The math behind 360 degree fisheye to landscape conversion

Oct

The math behind 360 degree fisheye to landscape conversion

I wrote an article to convert a 360 degree fisheye image to a landscape view some time ago. I also realised I didn’t explain the math very much, mainly because I thought it’s fairly obvious. On hindsight, it doesn’t seem obvious. My apologies.

Commenter Eric pointed out a math technique called linear fractional transformation. It’s basically a function that can map lines and circles to lines or circles.

In theory, it seems applicable to our problem. When I tried working out the solution, I failed. 2 possible reasons: my math sucks, or the technique isn’t applicable to the problem. It’s probably the former…

My postulate is that, the fisheye-landscape conversion has an edge condition that maps a line to a point. Specifically, the bottom of the destination image maps to one point, the centre of the source image. Thus linear fractional transformation is probably not suitable.

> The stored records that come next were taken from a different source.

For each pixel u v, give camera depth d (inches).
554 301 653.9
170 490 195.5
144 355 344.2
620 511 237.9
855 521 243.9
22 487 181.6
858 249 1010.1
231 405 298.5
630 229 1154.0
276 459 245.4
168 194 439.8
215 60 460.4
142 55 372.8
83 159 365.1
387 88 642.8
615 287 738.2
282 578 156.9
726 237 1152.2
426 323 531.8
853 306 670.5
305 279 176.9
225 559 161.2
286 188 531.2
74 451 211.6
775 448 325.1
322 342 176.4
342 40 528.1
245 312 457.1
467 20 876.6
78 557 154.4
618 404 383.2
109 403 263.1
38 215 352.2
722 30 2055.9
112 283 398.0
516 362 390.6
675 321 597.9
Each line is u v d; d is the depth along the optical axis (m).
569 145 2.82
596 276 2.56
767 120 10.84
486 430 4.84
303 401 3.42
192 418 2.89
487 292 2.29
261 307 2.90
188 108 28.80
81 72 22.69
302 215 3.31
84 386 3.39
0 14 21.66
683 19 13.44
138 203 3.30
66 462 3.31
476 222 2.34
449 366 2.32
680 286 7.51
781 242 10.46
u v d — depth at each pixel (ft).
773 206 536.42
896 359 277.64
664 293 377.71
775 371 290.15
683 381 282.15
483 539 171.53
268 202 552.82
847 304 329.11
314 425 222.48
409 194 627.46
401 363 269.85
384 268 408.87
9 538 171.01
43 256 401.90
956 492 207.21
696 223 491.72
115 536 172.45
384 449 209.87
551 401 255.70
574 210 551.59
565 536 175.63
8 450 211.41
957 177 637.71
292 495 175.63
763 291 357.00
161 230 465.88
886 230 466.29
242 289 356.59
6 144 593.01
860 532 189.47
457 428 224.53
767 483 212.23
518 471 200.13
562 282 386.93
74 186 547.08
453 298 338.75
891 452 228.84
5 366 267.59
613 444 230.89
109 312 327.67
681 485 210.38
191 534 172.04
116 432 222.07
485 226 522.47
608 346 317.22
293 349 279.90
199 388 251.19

I’m happy to hear from you if you’ve found a way to make it work.

Let’s bring up the explanation diagram I had from before:

Fisheye to landscape explanation diagram

I have assumed a source image that’s square (width equals height) and its width has an even number of pixels. With this, let the given image be of width and height of 2l pixels. The idea is to construct an image with width of 4l pixels and height of l pixels, which is the landscape view of the source fisheye image.

The dimensions of the destination image was arbitrarily chosen. I just find that a height of l pixels (or half the height of the source image) to be convenient. The centre of the source image is assumed to be the centre of the small “planet”. This means the pixels along the horizontal and vertical bisectors of the source image will not be distorted (much) by the conversion.

Oh right, I haven’t told you about the exacts of the conversion math…

You should know that only the pixels in the inscribed circle of the source image would be in the destination image. This is due to the “uncurling” effect. The pixels not in the inscribed circle would be out of range in the destination image.

So, imagine the source image as a representation of the Cartesian plane. The centre of the image is the origin. The point A, is the eastern point of the inscribed circle. Points B, C and D are the northern, western and southern points of the inscribed circle respectively.

I’m using the Cartesian plane because the Cartesian quadrants make the math easier. Circles mean sines and cosines, so I’d rather work with angles in the typical form than do all the funny angle modifications. I’m not masochistic, you know…

What you should understand now is this: the pixels along the top of the destination image come from the pixels along the circumference of the inscribed circle on the source image.

We’ll be iterating over the destination image (remember my messy index preference?) Let’s start at the top left corner. We’ll be iterating 4l pixels to the top right corner. This is visualised as going clockwise on the source image from point A, to D, to C, to B and back to A.

So, 4l pixels is equivalent to 2 PI radians?

At the top left corner, we start with 2 PI radians (so to speak). As we iterate to the top right corner, the angle reduces to 0. Thus this formula:

theta = (4l – x)/(4l) * 2PI
where x is the Cartesian x axis.

Generally speaking, iterating from the left to right on the destination image is equivalent to going clockwise on the source image.

Now, as we iterate from the top left of the destination image to the bottom left, it’s equivalent to going from point A on the source image to the centre of the source image. Thus:

radius = l – y
where y is the Cartesian y axis.

Generally speaking, iterating from the top to bottom of the destination image is equivalent to going from edge of source image to centre of source image.

And once you understand that, the rest is just coding. I merged the code for converting Cartesian to raster coordinates together (more details here with code here). The code was deliberately left unoptimised so it’s easier to read.

For example,

theta = 2.0 * Math.PI * (double)(4.0 * l - j) / (double)(4.0 * l);

could be

theta = Math.PI * (double)(4.0 * l - j) / (double)(2.0 * l);

to save on operations. But the 2.0 * Math.PI makes it more meaningful.

The if condition

if (x >= 0 && x < (2 * l) && y >= 0 && y < (2 * l))

could have had the (2 * l) part assigned to a variable to avoid multiplication multiple times. You're welcome to use a variable perhaps named iSourceWidth for example.

And that's all I have. I hope you have fun with the code.